Bürgermeister Jens Böhrnsen begründete den Antrag und wies darauf hin, dass die die Länder die Hauptlast bei den nationalen Aufgaben tragen – sie finanzieren 73% der öffentlichen Bildungsausgaben. Böhrnsen: "Weitere Steigerungen der Bildungs- und Wissenschaftsausgaben in den Ländern werden wir mit den vorhandenen Ressourcen und angesichts der verfassungsrechtlichen Schuldenregeln in den nächsten Jahren nicht stemmen können." Deshalb sei es richtig, den Bund aufzufordern, Verantwortung zu übernehmen. "Der Zugang zu guter Bildung darf nicht ein Lippenbekenntnis bleiben, sondern er muss finanziell abgesichert gestaltet werden."

Böhrnsen: "Die Bildungschancen in Deutschland sind nach wie vor ungleich verteilt. Wir stehen deshalb vor großen Herausforderungen. Und die gelten sowohl für den Bildungs- als auch für den Wissenschaftsbereich. Der Antrag ‚Gute Bildung und gute Wissenschaft für Deutschland’ zeigt das. Wir wollen im Bildungsbereich deshalb die Betreuungsplätze für Kinder unter drei Jahren weiter ausbauen; ebenso das Ganztagsschulprogramm und die damit verbundene pädagogische Betreuung wie zum Beispiel die Schulsozialarbeit."

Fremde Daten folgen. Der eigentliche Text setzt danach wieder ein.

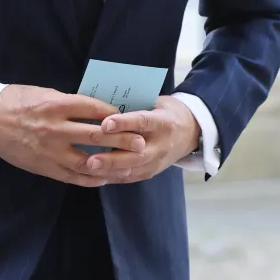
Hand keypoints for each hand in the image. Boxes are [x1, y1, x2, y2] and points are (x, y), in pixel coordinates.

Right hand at [0, 84, 146, 187]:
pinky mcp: (44, 166)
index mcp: (56, 104)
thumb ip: (67, 102)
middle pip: (95, 135)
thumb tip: (93, 109)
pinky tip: (103, 177)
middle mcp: (55, 128)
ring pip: (87, 160)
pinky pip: (72, 176)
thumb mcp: (43, 93)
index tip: (129, 116)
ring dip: (110, 163)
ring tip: (127, 164)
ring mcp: (50, 150)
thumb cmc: (16, 100)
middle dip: (121, 139)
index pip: (93, 108)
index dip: (113, 113)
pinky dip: (90, 178)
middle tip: (140, 142)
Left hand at [80, 96, 200, 183]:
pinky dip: (112, 176)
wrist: (191, 131)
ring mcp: (157, 161)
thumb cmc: (165, 111)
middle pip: (135, 153)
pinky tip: (95, 175)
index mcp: (163, 122)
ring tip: (88, 168)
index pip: (142, 122)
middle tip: (90, 158)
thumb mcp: (156, 102)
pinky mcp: (151, 172)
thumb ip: (134, 105)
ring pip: (131, 169)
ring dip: (109, 170)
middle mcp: (161, 145)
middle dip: (112, 157)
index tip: (104, 124)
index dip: (123, 124)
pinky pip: (130, 177)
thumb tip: (105, 103)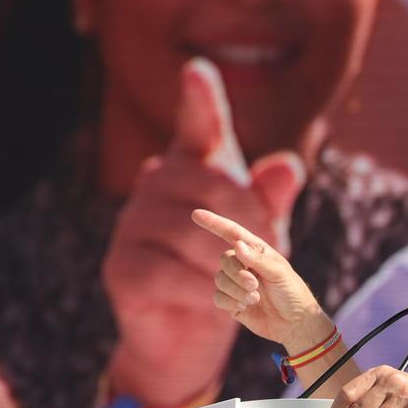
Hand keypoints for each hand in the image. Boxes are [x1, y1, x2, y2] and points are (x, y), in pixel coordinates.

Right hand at [102, 58, 305, 407]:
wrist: (194, 337)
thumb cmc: (236, 270)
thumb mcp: (266, 235)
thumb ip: (274, 202)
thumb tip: (287, 165)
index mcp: (195, 167)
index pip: (199, 126)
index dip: (200, 100)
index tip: (198, 71)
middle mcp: (157, 184)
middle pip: (217, 185)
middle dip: (256, 224)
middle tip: (270, 257)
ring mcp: (131, 224)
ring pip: (196, 234)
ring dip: (235, 265)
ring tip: (246, 283)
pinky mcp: (119, 267)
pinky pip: (172, 274)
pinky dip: (208, 293)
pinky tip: (217, 302)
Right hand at [193, 208, 327, 349]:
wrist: (294, 323)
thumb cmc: (292, 293)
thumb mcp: (280, 273)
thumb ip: (258, 260)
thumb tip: (237, 245)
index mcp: (257, 251)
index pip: (232, 233)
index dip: (214, 223)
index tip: (196, 214)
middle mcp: (244, 264)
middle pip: (224, 260)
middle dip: (237, 273)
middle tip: (255, 285)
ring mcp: (236, 283)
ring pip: (219, 280)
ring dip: (236, 290)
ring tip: (254, 298)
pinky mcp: (231, 302)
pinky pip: (217, 297)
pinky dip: (230, 302)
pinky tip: (246, 306)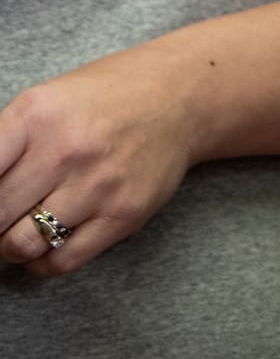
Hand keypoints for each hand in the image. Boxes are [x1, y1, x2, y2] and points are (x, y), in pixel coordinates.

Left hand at [0, 46, 200, 275]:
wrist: (182, 97)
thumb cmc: (104, 99)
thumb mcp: (44, 102)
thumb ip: (3, 146)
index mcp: (37, 115)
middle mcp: (67, 150)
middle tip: (3, 215)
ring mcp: (99, 185)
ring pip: (21, 244)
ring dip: (10, 245)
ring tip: (18, 231)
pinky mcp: (125, 214)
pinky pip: (62, 260)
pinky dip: (42, 261)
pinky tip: (46, 243)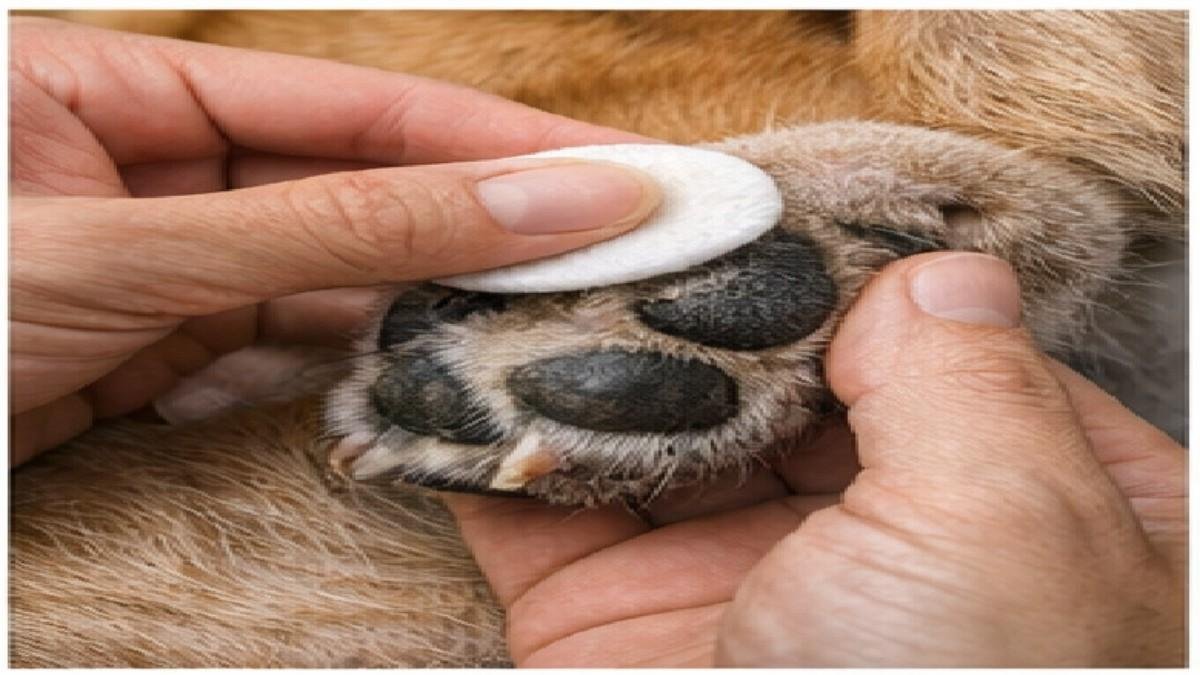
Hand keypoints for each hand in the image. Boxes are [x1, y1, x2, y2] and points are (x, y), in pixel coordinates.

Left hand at [10, 17, 659, 463]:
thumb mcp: (134, 248)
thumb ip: (341, 226)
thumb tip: (526, 197)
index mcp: (115, 81)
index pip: (357, 105)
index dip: (496, 140)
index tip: (622, 171)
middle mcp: (148, 162)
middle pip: (361, 190)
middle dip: (483, 229)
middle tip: (618, 256)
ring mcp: (160, 263)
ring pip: (335, 280)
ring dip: (430, 310)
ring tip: (547, 325)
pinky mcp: (160, 352)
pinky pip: (287, 353)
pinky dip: (355, 372)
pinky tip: (430, 378)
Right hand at [444, 252, 1185, 666]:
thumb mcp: (1011, 528)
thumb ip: (969, 373)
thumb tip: (938, 271)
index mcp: (1021, 505)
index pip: (925, 337)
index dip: (838, 261)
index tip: (754, 193)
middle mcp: (875, 535)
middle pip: (765, 368)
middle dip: (682, 295)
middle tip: (609, 214)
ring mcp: (733, 575)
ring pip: (644, 422)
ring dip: (572, 348)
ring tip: (511, 262)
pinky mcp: (611, 617)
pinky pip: (538, 502)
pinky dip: (485, 436)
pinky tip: (444, 363)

Derzeit besteht beispielsweise die Möglichkeit, die Schulsozialarbeiterinnen und Schulsozialarbeiter mit den Hilfen des Bundes zu finanzieren. In den Schulen können damit fundierte Bildungsangebote gestaltet werden. Schulsozialarbeiterinnen und Schulsozialarbeiter helfen beim Lernen, sie sind Vertrauenspersonen, und vor allem in Stadtteilen in schwierigen sozialen Lagen leisten sie einen wichtigen Beitrag bei der praktischen Lebensgestaltung. "Ihre Arbeit hilft Schülerinnen und Schülern, mit den besonderen sozialen Herausforderungen fertig zu werden und sie kann vor allem helfen, die Wucht der Risikolagen abzudämpfen", so Böhrnsen. Deshalb sei es unverzichtbar, die Finanzierung der Schulsozialarbeit – sie ist bis zum 31. Dezember befristet - durch den Bund weiter laufen zu lassen. "Im Engagement des Bundes für die Schulsozialarbeit zeigt sich, wie ernst es ihm ist mit der Förderung des Nachwuchses, wie ernst ihm der Kampf gegen Bildungsarmut ist, wie wichtig ihm das Rüstzeug für die gute Bildung ist."